October 1st, 2008 at 3:25 pm
If the rest of the book is as interesting then I definitely need to put “The Tipping Point” on my to-read list. Assuming the findings are correct (and they seem to match the data), your conclusion has given me some real food for thought.
As a brand new father, I find myself thinking a lot about what sort of role and impact I’ll have as I raise my son. My hope at this point is that I can teach him to be a rational, independent thinker without being overly jaded or cynical. I guess this means I need to nudge him towards situations and social circles that will reinforce this.
October 2nd, 2008 at 6:40 pm
I read some of Judith Harris’ book, after reading this part of The Tipping Point – she agrees with you – that is the best thing you can do for your children, is to surround them with positive role models.
October 4th, 2008 at 9:48 pm
In the early years you are the most important peer. As the time goes on, your influence will wane. My belief is that the early years will influence the kinds of peers they pick. You will not pick their peers, they will. Our kid has been showing strong preferences for certain kids since about 18 months.

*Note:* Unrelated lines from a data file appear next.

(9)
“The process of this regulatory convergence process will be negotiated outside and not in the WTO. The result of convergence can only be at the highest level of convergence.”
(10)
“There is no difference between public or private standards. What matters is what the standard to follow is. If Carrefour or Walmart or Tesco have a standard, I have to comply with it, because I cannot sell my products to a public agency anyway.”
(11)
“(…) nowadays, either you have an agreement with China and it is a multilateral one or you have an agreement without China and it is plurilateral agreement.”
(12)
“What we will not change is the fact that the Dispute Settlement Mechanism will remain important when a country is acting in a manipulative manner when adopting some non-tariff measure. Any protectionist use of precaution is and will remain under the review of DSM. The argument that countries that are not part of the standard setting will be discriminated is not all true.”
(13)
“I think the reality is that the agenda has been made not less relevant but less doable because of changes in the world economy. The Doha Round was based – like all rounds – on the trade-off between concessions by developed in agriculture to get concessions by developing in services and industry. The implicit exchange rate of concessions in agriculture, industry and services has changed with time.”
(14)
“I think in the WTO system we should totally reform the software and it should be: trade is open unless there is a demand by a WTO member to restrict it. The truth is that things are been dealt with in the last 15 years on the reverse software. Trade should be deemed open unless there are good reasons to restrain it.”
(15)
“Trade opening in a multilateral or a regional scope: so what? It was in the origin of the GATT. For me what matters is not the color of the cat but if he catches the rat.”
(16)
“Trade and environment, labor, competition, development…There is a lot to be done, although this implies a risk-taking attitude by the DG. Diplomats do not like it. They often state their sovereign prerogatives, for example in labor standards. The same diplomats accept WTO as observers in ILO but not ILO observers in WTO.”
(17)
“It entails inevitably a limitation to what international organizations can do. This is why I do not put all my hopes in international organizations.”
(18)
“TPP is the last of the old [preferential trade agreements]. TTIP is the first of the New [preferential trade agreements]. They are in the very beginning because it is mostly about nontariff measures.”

I have a 2 1/2 year old, and we are a work-AH dad, and stay-AH mom. Spending as much time as possible with the kid has worked out really well for us. The amount of work is brutal. It is really hard to find non-family help willing to give it 100% all of the time.
There is so much kids literature out there, you can find advocates for every point of view. I enjoyed the scientific bent of “What’s Going on in There? : How the Brain and Mind Develop in the First Five Years of Life” by Lise Eliot, PhD.